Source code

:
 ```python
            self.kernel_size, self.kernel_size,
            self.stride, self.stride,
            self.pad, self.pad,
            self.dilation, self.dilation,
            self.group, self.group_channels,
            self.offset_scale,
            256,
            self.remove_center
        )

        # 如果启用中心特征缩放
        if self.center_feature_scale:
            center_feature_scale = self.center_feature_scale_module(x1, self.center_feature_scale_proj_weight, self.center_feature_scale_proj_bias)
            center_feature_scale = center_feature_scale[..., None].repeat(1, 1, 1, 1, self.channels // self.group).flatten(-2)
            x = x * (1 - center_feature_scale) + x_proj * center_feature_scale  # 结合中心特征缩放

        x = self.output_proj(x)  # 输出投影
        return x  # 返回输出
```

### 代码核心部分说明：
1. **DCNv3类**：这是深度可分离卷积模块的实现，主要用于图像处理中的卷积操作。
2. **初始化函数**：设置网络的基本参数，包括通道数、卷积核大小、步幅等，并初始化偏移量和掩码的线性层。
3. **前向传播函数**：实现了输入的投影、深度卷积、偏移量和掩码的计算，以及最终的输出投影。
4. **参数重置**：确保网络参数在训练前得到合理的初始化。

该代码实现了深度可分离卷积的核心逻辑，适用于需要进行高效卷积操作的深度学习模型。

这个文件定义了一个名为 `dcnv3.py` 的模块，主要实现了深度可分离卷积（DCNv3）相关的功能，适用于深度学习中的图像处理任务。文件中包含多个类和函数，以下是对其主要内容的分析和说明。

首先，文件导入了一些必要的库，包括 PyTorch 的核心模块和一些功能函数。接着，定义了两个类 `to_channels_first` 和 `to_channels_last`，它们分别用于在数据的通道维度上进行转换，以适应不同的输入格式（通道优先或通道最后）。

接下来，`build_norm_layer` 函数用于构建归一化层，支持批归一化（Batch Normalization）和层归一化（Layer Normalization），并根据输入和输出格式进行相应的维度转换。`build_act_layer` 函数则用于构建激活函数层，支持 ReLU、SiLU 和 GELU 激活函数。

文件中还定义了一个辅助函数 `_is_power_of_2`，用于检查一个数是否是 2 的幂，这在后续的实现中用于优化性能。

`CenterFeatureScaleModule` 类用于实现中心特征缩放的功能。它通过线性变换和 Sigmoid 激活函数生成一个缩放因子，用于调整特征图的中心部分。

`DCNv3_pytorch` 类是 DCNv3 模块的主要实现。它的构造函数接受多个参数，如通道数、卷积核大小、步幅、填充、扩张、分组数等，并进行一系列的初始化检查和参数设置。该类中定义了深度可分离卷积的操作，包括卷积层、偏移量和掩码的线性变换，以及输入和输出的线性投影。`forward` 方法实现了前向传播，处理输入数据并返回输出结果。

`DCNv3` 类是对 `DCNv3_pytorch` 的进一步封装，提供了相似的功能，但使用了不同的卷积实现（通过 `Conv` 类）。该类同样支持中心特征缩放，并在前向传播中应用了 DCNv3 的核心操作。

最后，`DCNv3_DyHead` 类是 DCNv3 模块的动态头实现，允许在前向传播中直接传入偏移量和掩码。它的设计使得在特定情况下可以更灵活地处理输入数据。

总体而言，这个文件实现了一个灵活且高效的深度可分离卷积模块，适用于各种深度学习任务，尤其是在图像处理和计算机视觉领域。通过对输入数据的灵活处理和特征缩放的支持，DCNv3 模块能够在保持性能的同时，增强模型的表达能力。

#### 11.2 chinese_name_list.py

## [Directions]
Which of the lines above include the word "self"? Copy each of them.

## [Exercise response]
            self.kernel_size, self.kernel_size,
            self.stride, self.stride,
            self.pad, self.pad,
            self.dilation, self.dilation,
            self.group, self.group_channels,
            self.offset_scale,
            self.remove_center
        if self.center_feature_scale:
            center_feature_scale = self.center_feature_scale_module(x1, self.center_feature_scale_proj_weight, self.center_feature_scale_proj_bias)
            center_feature_scale = center_feature_scale[..., None].repeat(1, 1, 1, 1, self.channels // self.group).flatten(-2)
        x = self.output_proj(x)  # 输出投影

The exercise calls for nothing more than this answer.